En effet, toute négociation entre un dictateur et ses opposants démocratiques est vouée à déboucher sur un marché de dupes : la vision "romantique" de dictateurs qui seraient prêts à faire des concessions majeures, est au mieux irréaliste car si un dictateur veut assouplir son régime, il n'a pas besoin de négocier pour le faire. Aucun pouvoir ne peut se maintenir durablement s'il n'a pas d'appui populaire. C'est ce que nos Evêques de la CENCO ont appelé « gouverner par défi ».

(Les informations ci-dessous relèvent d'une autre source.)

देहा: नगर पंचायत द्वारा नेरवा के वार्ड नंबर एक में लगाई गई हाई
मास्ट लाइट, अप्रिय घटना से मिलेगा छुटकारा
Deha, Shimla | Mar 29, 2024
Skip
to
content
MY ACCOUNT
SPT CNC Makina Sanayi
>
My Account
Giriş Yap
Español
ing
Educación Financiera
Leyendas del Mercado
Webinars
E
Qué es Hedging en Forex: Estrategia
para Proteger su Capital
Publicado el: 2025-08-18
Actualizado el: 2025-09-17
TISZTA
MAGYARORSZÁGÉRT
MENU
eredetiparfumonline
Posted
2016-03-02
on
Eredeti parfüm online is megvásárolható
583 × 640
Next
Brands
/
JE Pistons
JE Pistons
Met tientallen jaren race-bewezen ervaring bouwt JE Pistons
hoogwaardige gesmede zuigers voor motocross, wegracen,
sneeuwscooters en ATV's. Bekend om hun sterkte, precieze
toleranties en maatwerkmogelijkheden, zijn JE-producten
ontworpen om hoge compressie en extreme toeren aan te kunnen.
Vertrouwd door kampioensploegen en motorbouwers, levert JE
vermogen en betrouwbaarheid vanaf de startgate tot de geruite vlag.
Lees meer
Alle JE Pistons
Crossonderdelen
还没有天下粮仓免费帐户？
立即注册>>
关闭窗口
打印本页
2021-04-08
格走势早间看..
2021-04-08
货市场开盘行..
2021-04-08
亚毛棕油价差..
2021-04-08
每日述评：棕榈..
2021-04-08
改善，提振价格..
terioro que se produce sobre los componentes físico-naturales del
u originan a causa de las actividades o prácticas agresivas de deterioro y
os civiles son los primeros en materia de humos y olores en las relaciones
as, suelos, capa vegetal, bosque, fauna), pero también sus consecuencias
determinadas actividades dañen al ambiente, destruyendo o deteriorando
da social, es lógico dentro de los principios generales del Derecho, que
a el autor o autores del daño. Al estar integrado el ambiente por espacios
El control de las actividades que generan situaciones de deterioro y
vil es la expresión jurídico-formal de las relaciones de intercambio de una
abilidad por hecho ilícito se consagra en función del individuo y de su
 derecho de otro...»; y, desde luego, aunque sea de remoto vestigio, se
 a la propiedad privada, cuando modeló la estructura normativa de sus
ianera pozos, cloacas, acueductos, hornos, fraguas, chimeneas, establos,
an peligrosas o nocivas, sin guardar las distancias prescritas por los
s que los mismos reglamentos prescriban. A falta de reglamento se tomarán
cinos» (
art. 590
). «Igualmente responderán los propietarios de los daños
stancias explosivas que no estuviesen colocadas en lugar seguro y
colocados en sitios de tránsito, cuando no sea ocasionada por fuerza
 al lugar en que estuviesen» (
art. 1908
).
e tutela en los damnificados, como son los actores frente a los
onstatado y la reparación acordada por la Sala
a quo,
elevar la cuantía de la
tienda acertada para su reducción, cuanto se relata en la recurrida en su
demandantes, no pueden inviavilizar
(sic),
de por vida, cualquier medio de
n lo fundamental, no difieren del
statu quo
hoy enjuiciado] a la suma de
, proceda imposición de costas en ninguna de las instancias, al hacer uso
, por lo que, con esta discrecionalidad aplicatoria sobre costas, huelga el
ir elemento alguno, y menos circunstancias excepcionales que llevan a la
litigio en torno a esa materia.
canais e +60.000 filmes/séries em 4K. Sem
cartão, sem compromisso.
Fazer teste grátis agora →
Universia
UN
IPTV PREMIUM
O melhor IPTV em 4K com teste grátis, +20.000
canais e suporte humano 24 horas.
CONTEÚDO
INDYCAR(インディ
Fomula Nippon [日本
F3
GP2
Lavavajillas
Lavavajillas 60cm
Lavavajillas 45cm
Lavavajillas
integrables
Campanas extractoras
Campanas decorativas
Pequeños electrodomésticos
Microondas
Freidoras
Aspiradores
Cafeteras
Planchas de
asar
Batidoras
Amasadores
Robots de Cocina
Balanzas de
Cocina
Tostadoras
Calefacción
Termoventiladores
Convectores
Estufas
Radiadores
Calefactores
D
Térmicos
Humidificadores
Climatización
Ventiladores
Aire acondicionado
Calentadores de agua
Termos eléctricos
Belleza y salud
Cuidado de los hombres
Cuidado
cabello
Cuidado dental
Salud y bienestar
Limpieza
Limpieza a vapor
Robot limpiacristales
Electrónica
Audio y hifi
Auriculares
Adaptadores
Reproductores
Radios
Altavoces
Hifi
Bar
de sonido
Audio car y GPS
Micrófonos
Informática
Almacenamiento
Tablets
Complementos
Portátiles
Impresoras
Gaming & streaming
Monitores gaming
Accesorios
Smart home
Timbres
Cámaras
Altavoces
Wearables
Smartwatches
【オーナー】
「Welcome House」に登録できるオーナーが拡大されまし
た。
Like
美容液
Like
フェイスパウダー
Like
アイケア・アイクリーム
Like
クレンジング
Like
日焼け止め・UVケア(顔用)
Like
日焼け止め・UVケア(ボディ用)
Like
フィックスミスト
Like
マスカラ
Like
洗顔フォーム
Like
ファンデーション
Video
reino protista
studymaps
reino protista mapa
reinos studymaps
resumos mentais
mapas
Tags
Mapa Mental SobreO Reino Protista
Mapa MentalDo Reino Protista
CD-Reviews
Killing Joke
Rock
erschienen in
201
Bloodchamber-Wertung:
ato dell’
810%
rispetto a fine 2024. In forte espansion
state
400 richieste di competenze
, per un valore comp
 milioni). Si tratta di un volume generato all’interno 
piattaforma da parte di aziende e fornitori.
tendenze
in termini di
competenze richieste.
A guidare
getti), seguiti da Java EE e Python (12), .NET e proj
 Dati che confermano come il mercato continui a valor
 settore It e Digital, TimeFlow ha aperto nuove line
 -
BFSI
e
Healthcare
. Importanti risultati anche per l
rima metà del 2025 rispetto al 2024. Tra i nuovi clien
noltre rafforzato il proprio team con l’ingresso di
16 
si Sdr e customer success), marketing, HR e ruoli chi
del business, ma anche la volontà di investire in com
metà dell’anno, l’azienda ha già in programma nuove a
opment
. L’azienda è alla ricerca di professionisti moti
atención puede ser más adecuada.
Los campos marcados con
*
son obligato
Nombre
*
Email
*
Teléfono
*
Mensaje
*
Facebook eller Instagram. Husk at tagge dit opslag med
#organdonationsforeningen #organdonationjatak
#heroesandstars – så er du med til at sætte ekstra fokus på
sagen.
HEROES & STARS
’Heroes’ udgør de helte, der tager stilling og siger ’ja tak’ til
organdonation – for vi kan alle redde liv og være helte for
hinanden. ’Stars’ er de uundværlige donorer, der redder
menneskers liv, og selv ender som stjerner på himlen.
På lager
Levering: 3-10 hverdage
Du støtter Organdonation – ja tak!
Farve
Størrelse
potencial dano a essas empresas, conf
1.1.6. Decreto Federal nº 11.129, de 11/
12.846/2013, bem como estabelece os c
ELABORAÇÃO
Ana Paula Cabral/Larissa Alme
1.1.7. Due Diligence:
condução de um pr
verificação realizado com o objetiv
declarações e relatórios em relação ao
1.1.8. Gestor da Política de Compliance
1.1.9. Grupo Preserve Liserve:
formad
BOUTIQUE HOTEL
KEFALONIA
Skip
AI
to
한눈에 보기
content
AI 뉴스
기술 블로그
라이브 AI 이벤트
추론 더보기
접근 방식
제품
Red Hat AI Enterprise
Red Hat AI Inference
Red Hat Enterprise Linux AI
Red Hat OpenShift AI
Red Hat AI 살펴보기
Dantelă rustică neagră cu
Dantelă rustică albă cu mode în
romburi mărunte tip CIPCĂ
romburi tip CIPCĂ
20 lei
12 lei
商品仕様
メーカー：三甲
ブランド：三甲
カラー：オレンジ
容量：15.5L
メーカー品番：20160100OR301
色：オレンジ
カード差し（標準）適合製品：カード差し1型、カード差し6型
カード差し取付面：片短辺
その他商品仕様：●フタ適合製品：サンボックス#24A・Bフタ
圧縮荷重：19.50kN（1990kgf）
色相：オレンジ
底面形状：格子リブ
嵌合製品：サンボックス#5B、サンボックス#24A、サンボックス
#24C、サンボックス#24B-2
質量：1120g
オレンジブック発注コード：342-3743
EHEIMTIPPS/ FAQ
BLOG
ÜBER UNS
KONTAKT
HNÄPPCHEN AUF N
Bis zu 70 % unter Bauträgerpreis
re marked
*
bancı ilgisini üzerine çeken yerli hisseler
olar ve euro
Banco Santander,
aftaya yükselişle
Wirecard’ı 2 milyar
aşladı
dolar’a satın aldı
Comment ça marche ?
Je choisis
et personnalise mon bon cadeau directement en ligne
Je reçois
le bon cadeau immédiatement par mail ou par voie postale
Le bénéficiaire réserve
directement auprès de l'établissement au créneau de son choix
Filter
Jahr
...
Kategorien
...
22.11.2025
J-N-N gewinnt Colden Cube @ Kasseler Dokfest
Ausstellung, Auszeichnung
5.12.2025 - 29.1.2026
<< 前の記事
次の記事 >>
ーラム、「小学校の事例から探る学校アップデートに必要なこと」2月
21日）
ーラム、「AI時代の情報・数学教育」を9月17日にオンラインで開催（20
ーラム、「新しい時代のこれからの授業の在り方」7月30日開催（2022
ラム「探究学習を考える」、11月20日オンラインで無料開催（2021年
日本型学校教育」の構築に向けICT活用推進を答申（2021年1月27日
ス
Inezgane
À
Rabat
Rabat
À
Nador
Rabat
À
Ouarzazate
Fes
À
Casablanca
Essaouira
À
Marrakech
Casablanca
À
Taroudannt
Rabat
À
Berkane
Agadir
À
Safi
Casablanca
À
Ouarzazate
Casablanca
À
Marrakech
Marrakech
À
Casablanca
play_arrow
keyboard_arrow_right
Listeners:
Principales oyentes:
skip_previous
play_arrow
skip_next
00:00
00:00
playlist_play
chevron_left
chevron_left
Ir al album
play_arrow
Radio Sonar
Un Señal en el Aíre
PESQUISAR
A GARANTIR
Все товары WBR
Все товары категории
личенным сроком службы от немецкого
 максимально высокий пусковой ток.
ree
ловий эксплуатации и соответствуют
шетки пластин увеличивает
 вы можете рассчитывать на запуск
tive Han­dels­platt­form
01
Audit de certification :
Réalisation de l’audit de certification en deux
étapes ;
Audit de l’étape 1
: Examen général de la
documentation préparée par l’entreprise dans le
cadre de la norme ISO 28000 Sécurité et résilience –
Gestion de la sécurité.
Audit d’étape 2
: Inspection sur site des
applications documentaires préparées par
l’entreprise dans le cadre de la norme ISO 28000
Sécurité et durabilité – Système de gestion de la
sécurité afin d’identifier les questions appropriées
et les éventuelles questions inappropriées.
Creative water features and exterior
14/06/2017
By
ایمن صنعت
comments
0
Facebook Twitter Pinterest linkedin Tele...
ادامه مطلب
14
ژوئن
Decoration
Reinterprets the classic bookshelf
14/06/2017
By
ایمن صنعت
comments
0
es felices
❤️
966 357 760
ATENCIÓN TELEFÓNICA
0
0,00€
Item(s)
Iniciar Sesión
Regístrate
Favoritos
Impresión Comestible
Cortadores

L'art d'éluder les dossiers qui fâchent.

Il est souvent reproché à l'opposition d'être aphone ou de se cabrer en permanence dans la défensive alors que la meilleure stratégie politique serait l'attaque avec des dossiers qui mettent en difficulté les adversaires politiques.
L'exemple typique est celui que nous vivons actuellement au sein de cette fameuse assemblée nationale où on s'apprête à valider des mandats des « députés » qui ont des nationalités étrangères. Que fait l'opposition pour faire entendre sa voix à commençant par le Président du Bureau qui ne peut pas prétendre ignorer ce dossier ou qu'il n'a pas de preuve alors que les lettres lui ont été adressées pour lui donner les noms et les preuves de ces caciques de la Majorité présidentielle qui ont des nationalités étrangères. Il ne peut pas ignorer le cas du ministre de la défense sortant de la Défense nationale qui a la nationalité belge.

L'autre sujet qui fâche, c'est la confiscation des médias publics par la famille politique de Joseph Kabila. L'opposition n'a pas encore usé de tous les moyens démocratiques pour libérer ces médias.

Pour l'opinion, ces attitudes de l'opposition sont assimilées à la compromission, à la peur, à l'aveu d'impuissance ou tout simplement à l'irresponsabilité politique par rapport à la constitution de la RD Congo. Avec un peuple impuissant et résigné, il ne faudrait pas que les « élus » de l'opposition adoptent aussi la stratégie de résignation. Une lutte politique sans sacrifices, surtout physiques et matériels, ne peut conduire à un changement démocratique durable.

Cette analyse exclusivement personnelle n'engage que son auteur.